Prompt -
In the wastewater surveillance article, rewrite the passage between "The SARS2-EWSP project started" and "and laboratory analysis.", inclusive, changing "mid-March" to "early March".

BEGIN Text section

The New York State Department of Health has selected the SARS-CoV-2 Early Warning Wastewater Surveillance Platform (SARS2-EWSP) to pilot a statewide coronavirus transmission early warning system.
With $500,000 in state pilot funding, the SARS2-EWSP project will expand into Albany, Newburgh, and Buffalo, and increase the frequency of surveillance in Syracuse and Onondaga County. Other interested municipalities can also participate in the platform, although at this time they will have to self-fund.
Once fully operational, the early warning system will enable these municipalities to better track increases and decreases in coronavirus transmission and make more informed decisions regarding reopening and closing businesses and schools.
Gov. Cuomo announced the project on August 14, 2020 as one of a series of new initiatives related to COVID-19 testing.
The SARS2-EWSP project started as a collaboration in mid-March between scientists from Syracuse University, SUNY ESF, and SUNY Upstate. Seeking to expand to a statewide platform, the scientists teamed with industry partners Arcadis and Quadrant Biosciences to provide expertise and scale in wastewater sampling and laboratory analysis.
“Tracking the coronavirus in wastewater provides a cost-effective method of understanding community-level transmission dynamics,” said Syracuse University epidemiologist Dr. David Larsen, who leads the SARS2-EWSP team. “We now need to coordinate and scale this type of monitoring into a centralized and statewide platform to better inform responses to the coronavirus pandemic.”
In addition to Larsen, the team includes Drs. Hyatt Green and Mary Collins from SUNY College of Environmental Science and Forestry; Dr. Frank Middleton from SUNY Upstate Medical University; Drs. Brittany Kmush and Teng Zeng from Syracuse University; Dr. Qian Du from Quadrant Biosciences; and others.
“Wastewater-based epidemiology has been around for some time, but because of the scale of this pandemic and recent technological advances, never has it shown so much potential to help save lives and livelihoods,” said SUNY ESF environmental microbiologist Green, whose team along with SUNY Upstate’s Middleton developed the analytical methods to detect the virus in wastewater.

END Text section
BEGIN Records shown

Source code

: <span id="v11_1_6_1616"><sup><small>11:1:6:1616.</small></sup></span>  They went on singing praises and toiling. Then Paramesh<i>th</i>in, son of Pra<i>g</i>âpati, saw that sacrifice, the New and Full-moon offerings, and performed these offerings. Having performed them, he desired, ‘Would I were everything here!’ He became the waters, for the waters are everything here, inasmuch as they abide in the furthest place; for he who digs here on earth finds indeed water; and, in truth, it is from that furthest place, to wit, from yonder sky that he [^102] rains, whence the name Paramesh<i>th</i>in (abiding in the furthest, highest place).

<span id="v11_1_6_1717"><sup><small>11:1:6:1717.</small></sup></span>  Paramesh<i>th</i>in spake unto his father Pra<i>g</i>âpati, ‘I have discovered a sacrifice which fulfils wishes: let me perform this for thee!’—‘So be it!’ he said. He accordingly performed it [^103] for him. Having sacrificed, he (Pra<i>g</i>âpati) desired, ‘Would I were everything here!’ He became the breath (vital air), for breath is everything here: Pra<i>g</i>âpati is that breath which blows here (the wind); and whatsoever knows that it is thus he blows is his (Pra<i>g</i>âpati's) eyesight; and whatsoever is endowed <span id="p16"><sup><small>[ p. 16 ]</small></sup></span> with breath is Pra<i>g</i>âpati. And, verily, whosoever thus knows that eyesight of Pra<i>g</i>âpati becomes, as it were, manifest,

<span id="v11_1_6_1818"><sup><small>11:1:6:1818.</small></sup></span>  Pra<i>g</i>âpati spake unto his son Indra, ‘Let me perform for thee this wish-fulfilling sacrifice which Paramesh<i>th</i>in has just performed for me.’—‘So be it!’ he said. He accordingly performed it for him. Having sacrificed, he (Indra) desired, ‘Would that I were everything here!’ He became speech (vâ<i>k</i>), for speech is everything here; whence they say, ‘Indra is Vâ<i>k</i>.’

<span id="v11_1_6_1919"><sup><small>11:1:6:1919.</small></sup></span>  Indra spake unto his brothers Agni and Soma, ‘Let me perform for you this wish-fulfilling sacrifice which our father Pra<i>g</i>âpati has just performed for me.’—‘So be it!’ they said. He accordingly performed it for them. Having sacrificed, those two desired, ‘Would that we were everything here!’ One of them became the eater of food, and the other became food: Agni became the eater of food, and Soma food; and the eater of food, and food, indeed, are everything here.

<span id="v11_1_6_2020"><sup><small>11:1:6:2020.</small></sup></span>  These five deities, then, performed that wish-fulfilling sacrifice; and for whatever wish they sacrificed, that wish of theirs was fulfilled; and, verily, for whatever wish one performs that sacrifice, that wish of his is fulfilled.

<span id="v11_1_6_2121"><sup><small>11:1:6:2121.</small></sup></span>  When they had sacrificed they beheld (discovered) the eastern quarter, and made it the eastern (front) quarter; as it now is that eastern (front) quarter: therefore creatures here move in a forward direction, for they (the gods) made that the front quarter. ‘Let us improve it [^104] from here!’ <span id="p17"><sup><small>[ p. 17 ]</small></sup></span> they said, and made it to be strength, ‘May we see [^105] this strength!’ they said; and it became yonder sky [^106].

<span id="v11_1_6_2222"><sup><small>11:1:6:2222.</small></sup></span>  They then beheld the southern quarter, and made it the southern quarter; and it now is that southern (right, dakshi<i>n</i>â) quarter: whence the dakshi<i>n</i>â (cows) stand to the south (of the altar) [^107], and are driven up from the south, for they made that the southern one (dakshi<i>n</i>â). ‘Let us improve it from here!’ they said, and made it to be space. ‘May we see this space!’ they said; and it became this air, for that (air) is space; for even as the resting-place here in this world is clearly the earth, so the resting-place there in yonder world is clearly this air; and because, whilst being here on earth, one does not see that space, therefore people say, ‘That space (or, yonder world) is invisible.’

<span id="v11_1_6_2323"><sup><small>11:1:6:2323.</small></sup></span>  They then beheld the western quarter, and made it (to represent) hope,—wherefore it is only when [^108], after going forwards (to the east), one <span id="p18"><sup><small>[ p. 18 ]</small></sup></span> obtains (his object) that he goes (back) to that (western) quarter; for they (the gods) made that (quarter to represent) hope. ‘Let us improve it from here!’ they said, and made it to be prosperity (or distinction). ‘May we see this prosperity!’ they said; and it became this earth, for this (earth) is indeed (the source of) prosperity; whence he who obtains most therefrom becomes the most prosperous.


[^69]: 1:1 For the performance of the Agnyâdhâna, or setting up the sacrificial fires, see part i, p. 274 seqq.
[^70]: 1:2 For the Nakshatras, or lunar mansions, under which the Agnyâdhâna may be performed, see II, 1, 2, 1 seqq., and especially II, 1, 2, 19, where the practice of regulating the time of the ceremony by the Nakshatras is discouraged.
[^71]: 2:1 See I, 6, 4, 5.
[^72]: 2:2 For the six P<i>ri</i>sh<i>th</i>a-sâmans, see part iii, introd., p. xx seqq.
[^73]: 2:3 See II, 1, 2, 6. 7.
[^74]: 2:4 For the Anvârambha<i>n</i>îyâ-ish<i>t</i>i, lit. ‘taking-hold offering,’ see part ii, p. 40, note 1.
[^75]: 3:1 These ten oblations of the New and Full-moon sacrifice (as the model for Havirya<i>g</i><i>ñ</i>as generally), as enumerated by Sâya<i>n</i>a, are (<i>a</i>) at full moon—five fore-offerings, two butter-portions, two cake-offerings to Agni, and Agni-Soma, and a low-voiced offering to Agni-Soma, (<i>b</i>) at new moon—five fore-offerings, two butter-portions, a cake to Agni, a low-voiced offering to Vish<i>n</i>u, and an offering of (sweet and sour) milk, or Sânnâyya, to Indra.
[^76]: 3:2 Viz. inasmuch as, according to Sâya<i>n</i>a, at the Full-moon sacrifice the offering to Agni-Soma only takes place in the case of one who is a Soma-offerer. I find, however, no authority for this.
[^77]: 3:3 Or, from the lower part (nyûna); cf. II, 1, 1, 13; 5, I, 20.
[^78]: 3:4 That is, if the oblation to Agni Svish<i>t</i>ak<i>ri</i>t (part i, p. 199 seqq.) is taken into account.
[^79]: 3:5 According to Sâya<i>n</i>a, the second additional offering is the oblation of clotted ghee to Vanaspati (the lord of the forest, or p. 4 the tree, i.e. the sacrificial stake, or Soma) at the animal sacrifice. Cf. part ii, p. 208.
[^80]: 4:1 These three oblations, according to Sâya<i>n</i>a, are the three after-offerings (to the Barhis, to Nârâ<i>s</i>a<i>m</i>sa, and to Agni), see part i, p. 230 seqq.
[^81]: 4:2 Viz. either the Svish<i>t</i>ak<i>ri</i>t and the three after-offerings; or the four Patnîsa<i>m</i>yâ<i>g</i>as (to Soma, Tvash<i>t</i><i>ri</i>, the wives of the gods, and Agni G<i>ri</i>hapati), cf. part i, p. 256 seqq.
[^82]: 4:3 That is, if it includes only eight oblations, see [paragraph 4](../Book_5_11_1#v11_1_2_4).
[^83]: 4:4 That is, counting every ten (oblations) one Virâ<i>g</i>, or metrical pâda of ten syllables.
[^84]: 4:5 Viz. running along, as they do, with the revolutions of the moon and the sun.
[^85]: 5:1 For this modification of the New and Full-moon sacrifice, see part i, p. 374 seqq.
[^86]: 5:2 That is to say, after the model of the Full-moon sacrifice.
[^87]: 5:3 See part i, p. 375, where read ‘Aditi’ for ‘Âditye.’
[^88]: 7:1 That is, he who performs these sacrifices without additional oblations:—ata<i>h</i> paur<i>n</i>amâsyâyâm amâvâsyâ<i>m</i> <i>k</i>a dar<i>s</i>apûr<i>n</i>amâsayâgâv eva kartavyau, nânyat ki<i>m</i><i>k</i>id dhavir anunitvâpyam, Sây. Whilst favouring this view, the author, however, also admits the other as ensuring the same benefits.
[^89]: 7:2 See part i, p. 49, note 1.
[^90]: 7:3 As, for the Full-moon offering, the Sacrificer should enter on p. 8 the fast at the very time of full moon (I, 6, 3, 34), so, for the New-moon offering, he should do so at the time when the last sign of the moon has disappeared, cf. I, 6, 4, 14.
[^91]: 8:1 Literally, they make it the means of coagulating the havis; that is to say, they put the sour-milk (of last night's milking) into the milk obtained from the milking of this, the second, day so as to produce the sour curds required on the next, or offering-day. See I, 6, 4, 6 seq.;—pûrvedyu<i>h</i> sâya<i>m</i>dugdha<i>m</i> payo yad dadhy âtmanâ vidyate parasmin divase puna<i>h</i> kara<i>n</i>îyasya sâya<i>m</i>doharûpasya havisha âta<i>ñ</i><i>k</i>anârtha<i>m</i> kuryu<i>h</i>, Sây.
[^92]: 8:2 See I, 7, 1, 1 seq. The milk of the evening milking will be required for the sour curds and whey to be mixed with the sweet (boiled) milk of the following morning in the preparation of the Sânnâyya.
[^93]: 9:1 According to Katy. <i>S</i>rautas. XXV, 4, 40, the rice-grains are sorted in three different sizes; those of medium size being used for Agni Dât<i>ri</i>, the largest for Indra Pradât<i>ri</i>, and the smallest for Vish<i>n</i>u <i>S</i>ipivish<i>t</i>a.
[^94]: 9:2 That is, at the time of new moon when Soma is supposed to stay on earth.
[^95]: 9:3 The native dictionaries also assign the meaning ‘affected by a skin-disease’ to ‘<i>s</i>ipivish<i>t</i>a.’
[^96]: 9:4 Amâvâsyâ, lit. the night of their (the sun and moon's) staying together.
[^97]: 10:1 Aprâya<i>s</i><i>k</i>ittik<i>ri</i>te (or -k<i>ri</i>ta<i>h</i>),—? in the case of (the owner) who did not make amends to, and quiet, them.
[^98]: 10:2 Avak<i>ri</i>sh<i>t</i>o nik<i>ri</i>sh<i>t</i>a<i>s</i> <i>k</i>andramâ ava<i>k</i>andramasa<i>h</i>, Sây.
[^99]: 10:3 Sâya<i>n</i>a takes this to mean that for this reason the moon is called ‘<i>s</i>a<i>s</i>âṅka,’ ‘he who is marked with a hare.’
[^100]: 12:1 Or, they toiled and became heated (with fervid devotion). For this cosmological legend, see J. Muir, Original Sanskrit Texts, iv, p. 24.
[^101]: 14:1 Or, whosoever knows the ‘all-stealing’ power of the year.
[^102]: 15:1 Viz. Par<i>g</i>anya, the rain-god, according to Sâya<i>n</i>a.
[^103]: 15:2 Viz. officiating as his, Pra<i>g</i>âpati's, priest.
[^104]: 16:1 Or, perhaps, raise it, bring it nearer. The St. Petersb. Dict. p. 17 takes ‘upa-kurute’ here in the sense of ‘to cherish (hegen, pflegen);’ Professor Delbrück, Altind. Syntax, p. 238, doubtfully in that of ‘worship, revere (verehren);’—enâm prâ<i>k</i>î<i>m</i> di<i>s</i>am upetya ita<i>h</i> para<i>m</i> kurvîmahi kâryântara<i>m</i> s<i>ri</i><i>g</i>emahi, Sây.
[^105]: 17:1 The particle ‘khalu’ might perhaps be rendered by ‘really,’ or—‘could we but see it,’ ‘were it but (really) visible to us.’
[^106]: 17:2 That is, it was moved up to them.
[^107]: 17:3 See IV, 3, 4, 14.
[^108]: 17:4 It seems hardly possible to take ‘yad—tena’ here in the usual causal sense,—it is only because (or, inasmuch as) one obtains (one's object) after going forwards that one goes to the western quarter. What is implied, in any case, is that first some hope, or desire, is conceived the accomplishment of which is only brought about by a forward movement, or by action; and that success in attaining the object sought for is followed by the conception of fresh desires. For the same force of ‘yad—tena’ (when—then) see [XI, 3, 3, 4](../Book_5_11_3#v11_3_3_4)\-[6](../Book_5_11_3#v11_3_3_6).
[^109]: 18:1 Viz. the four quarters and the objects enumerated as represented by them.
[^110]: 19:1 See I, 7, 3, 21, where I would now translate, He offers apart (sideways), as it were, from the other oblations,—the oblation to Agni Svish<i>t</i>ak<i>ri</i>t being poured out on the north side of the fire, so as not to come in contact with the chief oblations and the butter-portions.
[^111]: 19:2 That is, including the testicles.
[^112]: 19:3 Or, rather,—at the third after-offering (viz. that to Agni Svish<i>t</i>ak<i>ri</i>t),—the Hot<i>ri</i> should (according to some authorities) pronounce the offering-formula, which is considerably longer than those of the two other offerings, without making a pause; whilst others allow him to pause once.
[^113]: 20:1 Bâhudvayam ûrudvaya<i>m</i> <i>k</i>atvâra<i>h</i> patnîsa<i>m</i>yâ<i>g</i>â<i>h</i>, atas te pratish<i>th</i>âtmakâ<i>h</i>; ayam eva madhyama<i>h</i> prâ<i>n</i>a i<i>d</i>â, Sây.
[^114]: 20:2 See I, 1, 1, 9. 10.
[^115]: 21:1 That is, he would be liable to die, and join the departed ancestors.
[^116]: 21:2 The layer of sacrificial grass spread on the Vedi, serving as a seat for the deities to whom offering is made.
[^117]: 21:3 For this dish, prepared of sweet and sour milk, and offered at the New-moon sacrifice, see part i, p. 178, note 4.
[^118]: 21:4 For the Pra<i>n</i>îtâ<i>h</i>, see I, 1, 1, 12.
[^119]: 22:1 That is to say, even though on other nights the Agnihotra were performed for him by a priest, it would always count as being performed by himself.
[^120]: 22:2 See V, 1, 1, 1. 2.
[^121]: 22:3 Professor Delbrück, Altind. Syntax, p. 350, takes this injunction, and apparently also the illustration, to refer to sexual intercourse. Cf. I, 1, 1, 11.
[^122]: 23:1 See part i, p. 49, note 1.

END Records shown

Answer to this exercise -
The SARS2-EWSP project started as a collaboration in early March between scientists from Syracuse University, SUNY ESF, and SUNY Upstate. Seeking to expand to a statewide platform, the scientists teamed with industry partners Arcadis and Quadrant Biosciences to provide expertise and scale in wastewater sampling and laboratory analysis.